• Your goal
Copy out the stored data below word for word, from the first line through the line containing "## FAQs About AGM", including that line.

• Stored data
========
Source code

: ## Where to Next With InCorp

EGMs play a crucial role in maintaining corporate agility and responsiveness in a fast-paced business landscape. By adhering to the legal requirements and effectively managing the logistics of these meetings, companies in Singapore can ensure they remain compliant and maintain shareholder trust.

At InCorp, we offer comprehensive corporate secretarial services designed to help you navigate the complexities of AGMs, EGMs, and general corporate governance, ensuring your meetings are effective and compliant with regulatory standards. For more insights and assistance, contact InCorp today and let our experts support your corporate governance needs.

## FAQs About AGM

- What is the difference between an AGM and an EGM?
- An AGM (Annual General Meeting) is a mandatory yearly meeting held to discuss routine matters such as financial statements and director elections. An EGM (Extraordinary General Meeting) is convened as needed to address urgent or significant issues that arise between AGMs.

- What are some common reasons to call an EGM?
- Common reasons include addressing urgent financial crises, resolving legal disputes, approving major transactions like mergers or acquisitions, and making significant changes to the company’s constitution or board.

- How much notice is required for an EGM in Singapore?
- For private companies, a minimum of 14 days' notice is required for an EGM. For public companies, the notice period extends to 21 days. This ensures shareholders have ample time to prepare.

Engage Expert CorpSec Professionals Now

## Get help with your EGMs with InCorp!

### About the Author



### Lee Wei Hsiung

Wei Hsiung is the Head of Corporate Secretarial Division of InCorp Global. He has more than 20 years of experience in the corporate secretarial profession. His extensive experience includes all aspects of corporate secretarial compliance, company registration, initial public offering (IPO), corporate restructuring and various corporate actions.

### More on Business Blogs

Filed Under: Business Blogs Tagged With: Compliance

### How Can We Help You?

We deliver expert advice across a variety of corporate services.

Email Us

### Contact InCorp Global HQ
========
• Result for this exercise
Source code

: ## Where to Next With InCorp

EGMs play a crucial role in maintaining corporate agility and responsiveness in a fast-paced business landscape. By adhering to the legal requirements and effectively managing the logistics of these meetings, companies in Singapore can ensure they remain compliant and maintain shareholder trust.

At InCorp, we offer comprehensive corporate secretarial services designed to help you navigate the complexities of AGMs, EGMs, and general corporate governance, ensuring your meetings are effective and compliant with regulatory standards. For more insights and assistance, contact InCorp today and let our experts support your corporate governance needs.

## FAQs About AGM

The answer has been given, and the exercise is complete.